§ Task directions
All of the entries need to be written out again, exactly as they are.

§ Records from a dataset
+ + + + + + +
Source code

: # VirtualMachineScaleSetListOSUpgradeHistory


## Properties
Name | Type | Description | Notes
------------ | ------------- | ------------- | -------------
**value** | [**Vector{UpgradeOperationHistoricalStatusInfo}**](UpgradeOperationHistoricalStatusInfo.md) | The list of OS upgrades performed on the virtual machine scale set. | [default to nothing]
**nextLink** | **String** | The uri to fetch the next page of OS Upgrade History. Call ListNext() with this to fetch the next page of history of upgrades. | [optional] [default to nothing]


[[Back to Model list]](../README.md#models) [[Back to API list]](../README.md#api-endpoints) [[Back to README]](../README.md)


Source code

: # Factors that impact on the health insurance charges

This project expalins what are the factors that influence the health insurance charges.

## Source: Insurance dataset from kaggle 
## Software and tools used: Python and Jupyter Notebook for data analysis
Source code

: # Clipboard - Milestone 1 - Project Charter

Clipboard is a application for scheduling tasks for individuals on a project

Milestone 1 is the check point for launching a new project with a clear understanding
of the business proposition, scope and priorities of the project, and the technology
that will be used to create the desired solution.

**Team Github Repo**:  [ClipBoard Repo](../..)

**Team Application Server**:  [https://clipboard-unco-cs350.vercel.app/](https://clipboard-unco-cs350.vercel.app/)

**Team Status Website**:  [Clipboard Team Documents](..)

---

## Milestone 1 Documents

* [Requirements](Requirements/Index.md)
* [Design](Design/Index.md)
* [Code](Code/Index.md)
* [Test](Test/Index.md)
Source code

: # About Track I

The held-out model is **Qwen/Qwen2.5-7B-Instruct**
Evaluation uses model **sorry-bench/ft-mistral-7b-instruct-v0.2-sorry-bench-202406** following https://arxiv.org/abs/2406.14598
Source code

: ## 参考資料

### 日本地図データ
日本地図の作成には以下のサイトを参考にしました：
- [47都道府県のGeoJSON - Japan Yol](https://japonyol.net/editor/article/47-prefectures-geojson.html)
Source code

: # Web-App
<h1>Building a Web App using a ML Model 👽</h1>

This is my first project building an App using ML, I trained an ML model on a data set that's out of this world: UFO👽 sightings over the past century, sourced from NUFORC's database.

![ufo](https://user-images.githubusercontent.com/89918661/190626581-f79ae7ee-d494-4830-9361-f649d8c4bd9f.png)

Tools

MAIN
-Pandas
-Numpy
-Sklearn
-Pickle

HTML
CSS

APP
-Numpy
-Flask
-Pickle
+ + + + + + +
§ Answer to this problem
Source code

: # VirtualMachineScaleSetListOSUpgradeHistory


## Properties
Name | Type | Description | Notes
------------ | ------------- | ------------- | -------------
**value** | [**Vector{UpgradeOperationHistoricalStatusInfo}**](UpgradeOperationHistoricalStatusInfo.md) | The list of OS upgrades performed on the virtual machine scale set. | [default to nothing]
**nextLink** | **String** | The uri to fetch the next page of OS Upgrade History. Call ListNext() with this to fetch the next page of history of upgrades. | [optional] [default to nothing]


[[Back to Model list]](../README.md#models) [[Back to API list]](../README.md#api-endpoints) [[Back to README]](../README.md)


Source code

: # Factors that impact on the health insurance charges

This project expalins what are the factors that influence the health insurance charges.

## Source: Insurance dataset from kaggle 
## Software and tools used: Python and Jupyter Notebook for data analysis
Source code

: # Clipboard - Milestone 1 - Project Charter

Clipboard is a application for scheduling tasks for individuals on a project

Milestone 1 is the check point for launching a new project with a clear understanding
of the business proposition, scope and priorities of the project, and the technology
that will be used to create the desired solution.

**Team Github Repo**:  [ClipBoard Repo](../..)

**Team Application Server**:  [https://clipboard-unco-cs350.vercel.app/](https://clipboard-unco-cs350.vercel.app/)

**Team Status Website**:  [Clipboard Team Documents](..)

---

## Milestone 1 Documents

* [Requirements](Requirements/Index.md)
* [Design](Design/Index.md)
* [Code](Code/Index.md)
* [Test](Test/Index.md)
Source code

: # About Track I

The held-out model is **Qwen/Qwen2.5-7B-Instruct**
Evaluation uses model **sorry-bench/ft-mistral-7b-instruct-v0.2-sorry-bench-202406** following https://arxiv.org/abs/2406.14598
Source code

: ## 参考資料

### 日本地図データ
日本地図の作成には以下のサイトを参考にしました：
- [47都道府県のGeoJSON - Japan Yol](https://japonyol.net/editor/article/47-prefectures-geojson.html)
Source code

: # Web-App
<h1>Building a Web App using a ML Model 👽</h1>

This is my first project building an App using ML, I trained an ML model on a data set that's out of this world: UFO👽 sightings over the past century, sourced from NUFORC's database.

![ufo](https://user-images.githubusercontent.com/89918661/190626581-f79ae7ee-d494-4830-9361-f649d8c4bd9f.png)

Tools

MAIN
-Pandas
-Numpy
-Sklearn
-Pickle

HTML
CSS

APP
-Numpy
-Flask
-Pickle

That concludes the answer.